> Assignment
Sift through the material below and return the lines with "down".

> Records provided
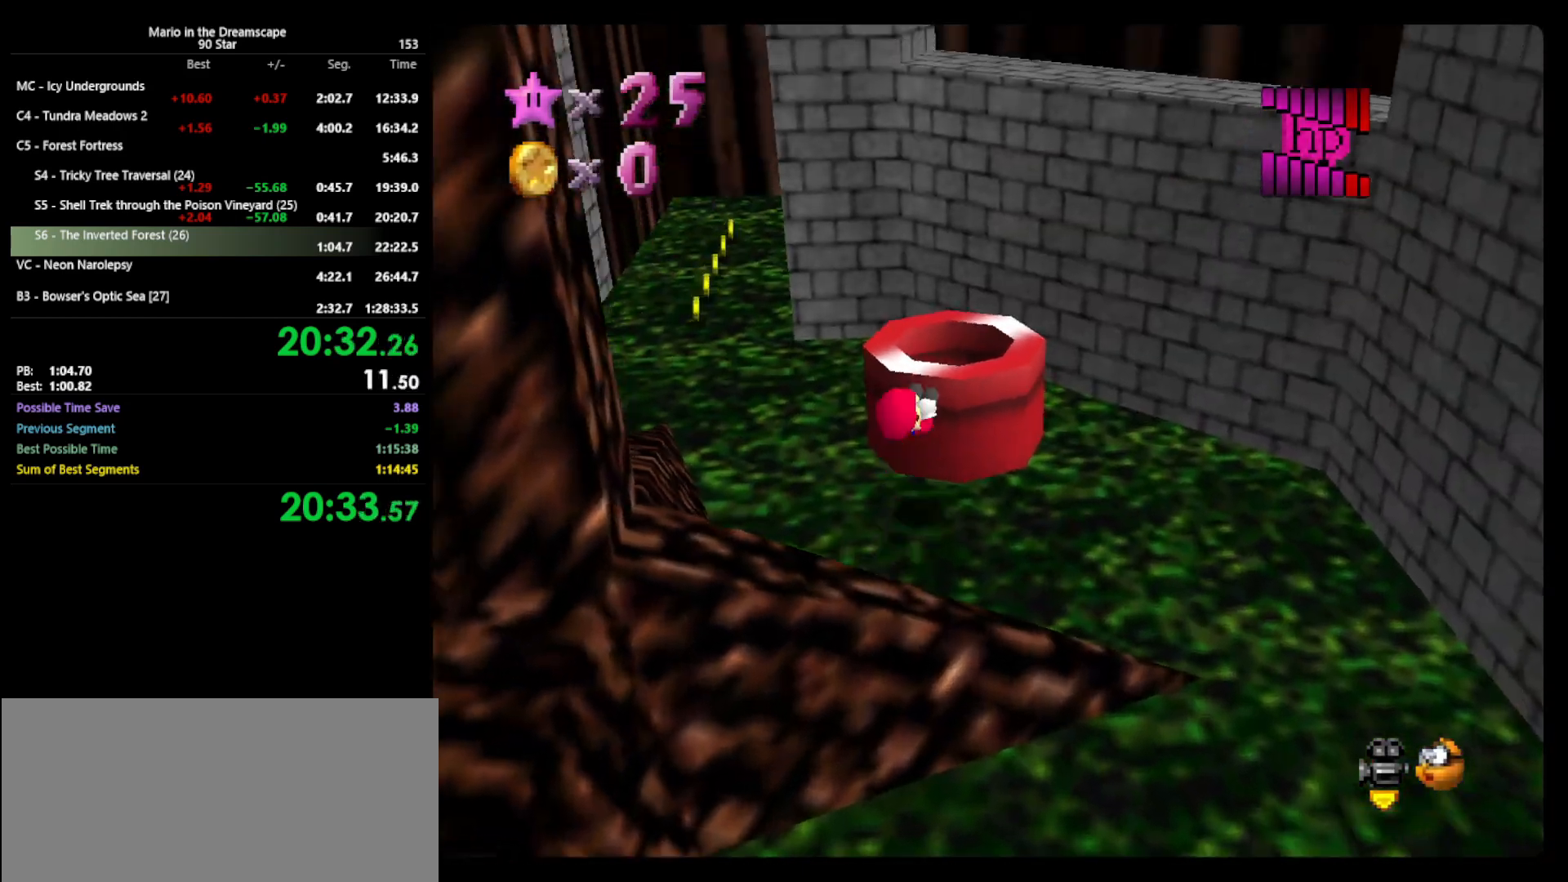
{"buttons": ["A"], "left_stick": "up-right", "events": [[233, "left_stick", "center"], [333, "A", "down"], [333, "left_stick", "up-right"]]}
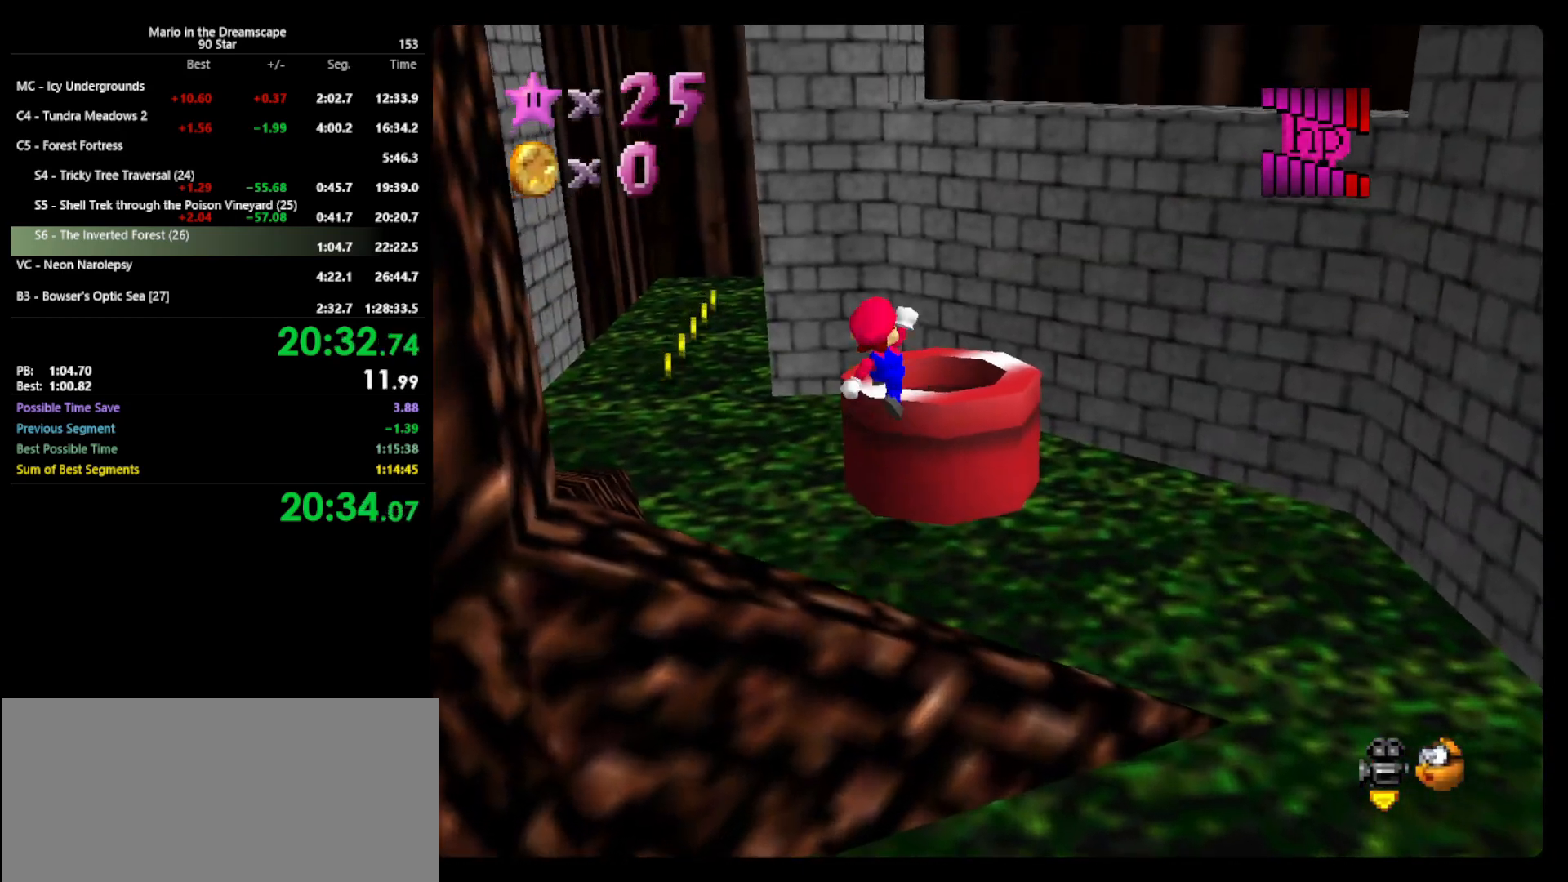
{"buttons": [], "left_stick": "center", "events": [[33, "B", "down"], [167, "A", "up"], [200, "B", "up"], [333, "left_stick", "center"]]}
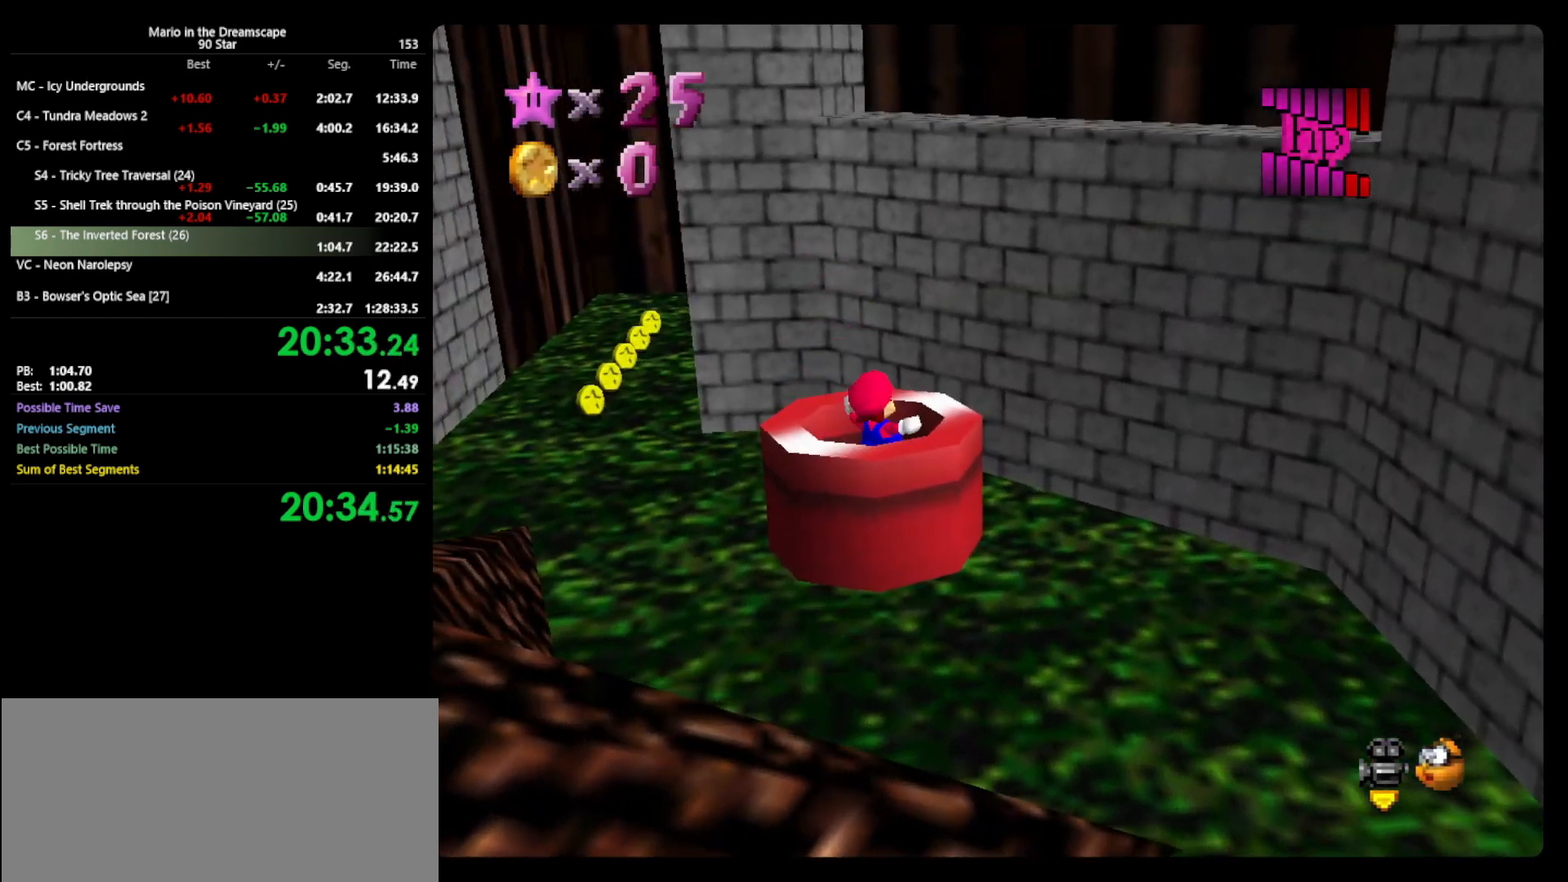
{"buttons": [], "left_stick": "center", "events": []}
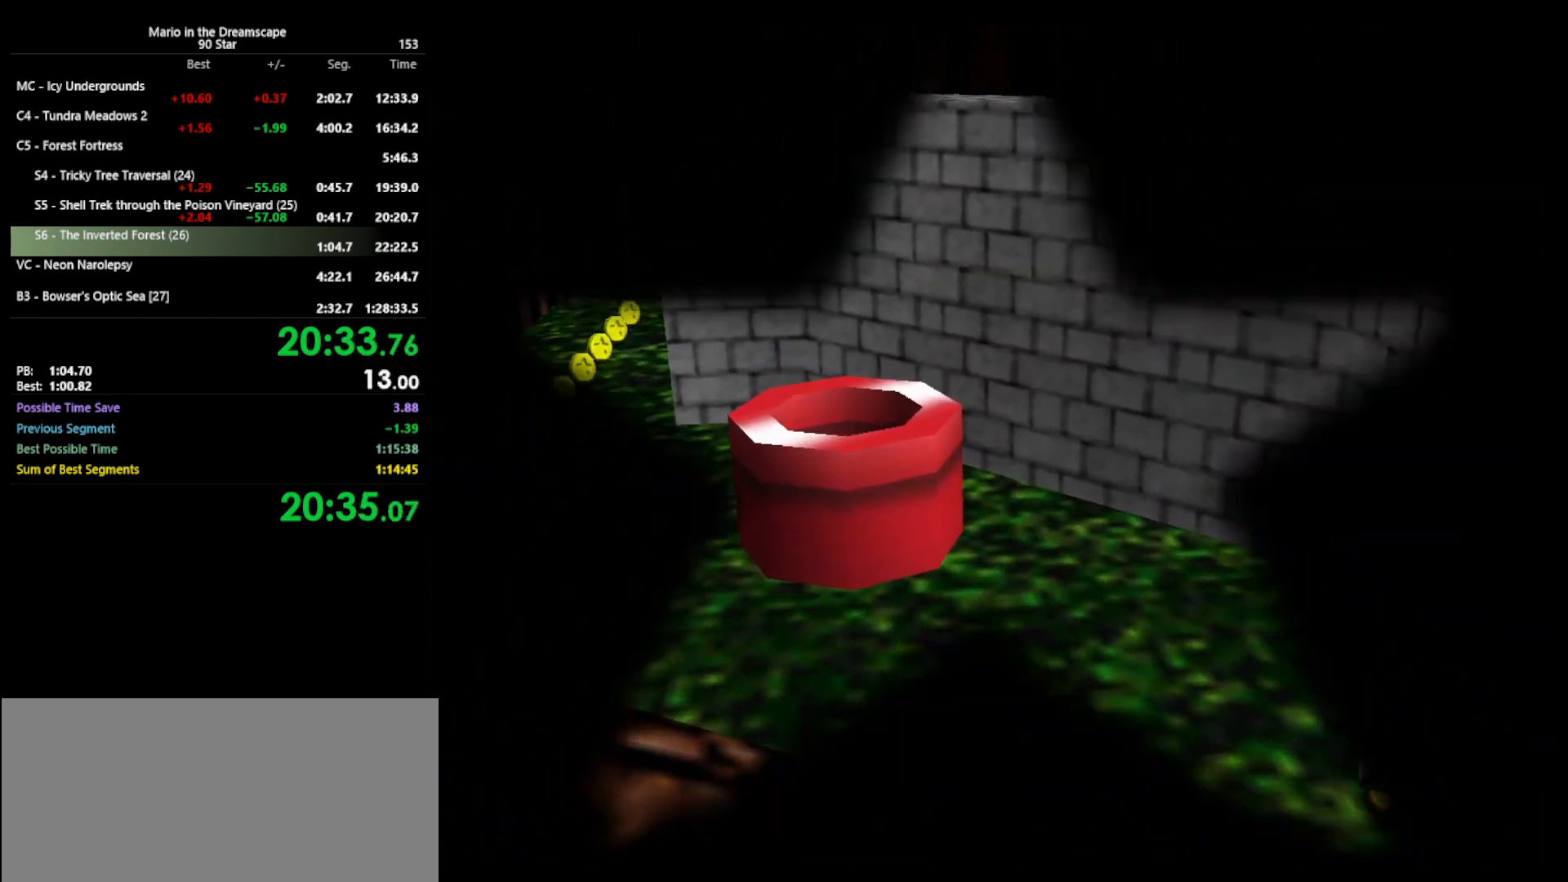
{"buttons": [], "left_stick": "center", "events": []}
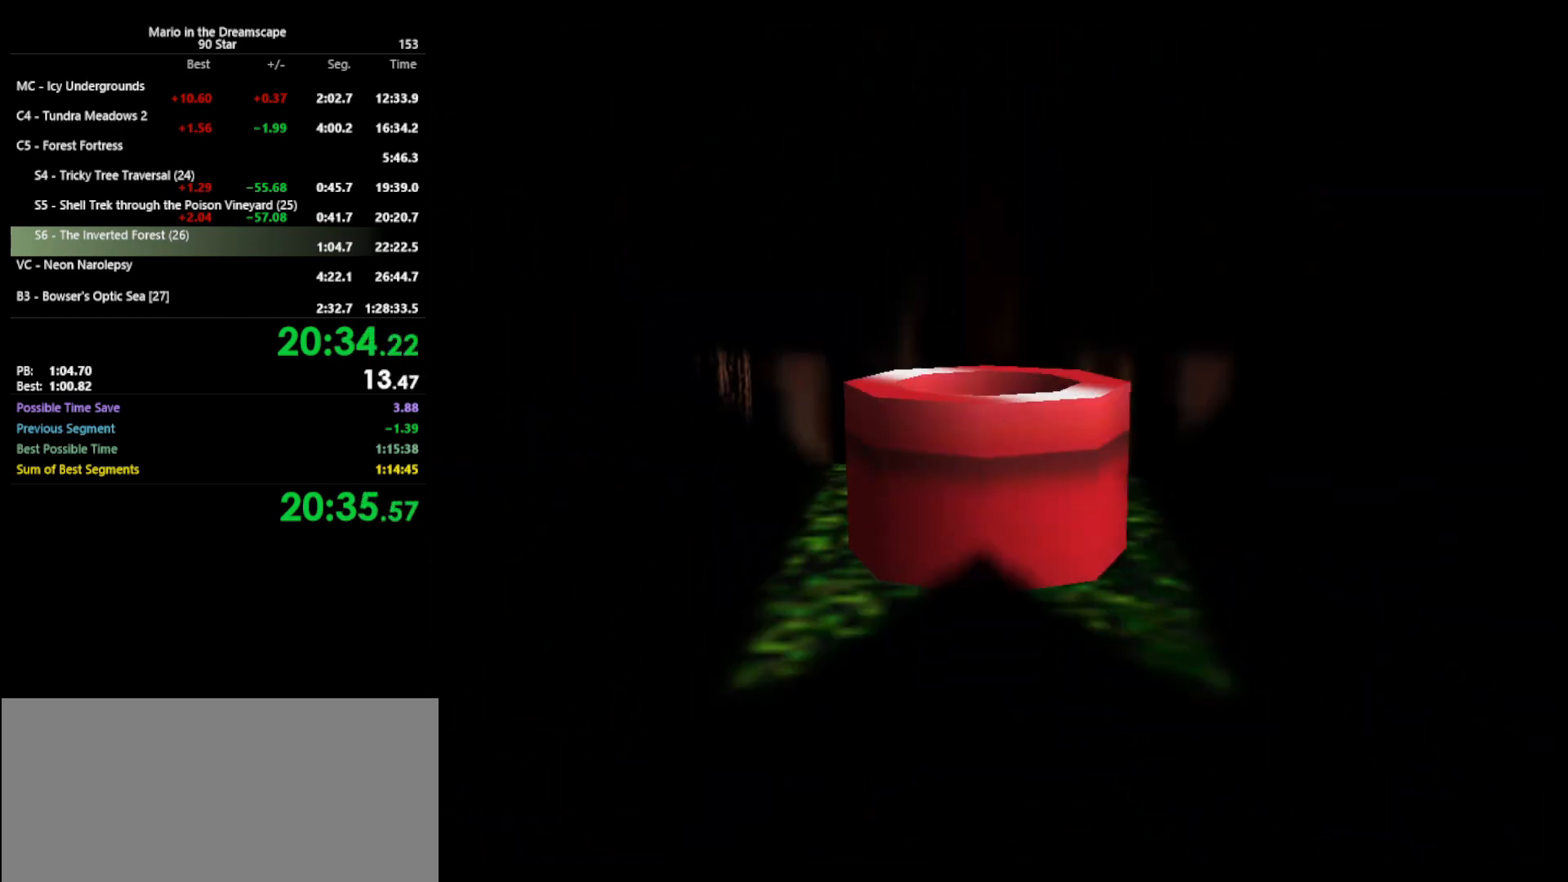
{"buttons": [], "left_stick": "center", "events": [[133, "C_LEFT", "down"], [233, "C_LEFT", "up"], [300, "C_LEFT", "down"], [333, "C_LEFT", "up"]]}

> Your response
{"buttons": ["A"], "left_stick": "up-right", "events": [[233, "left_stick", "center"], [333, "A", "down"], [333, "left_stick", "up-right"]]}
{"buttons": [], "left_stick": "center", "events": [[33, "B", "down"], [167, "A", "up"], [200, "B", "up"], [333, "left_stick", "center"]]}
{"buttons": [], "left_stick": "center", "events": [[133, "C_LEFT", "down"], [233, "C_LEFT", "up"], [300, "C_LEFT", "down"], [333, "C_LEFT", "up"]]}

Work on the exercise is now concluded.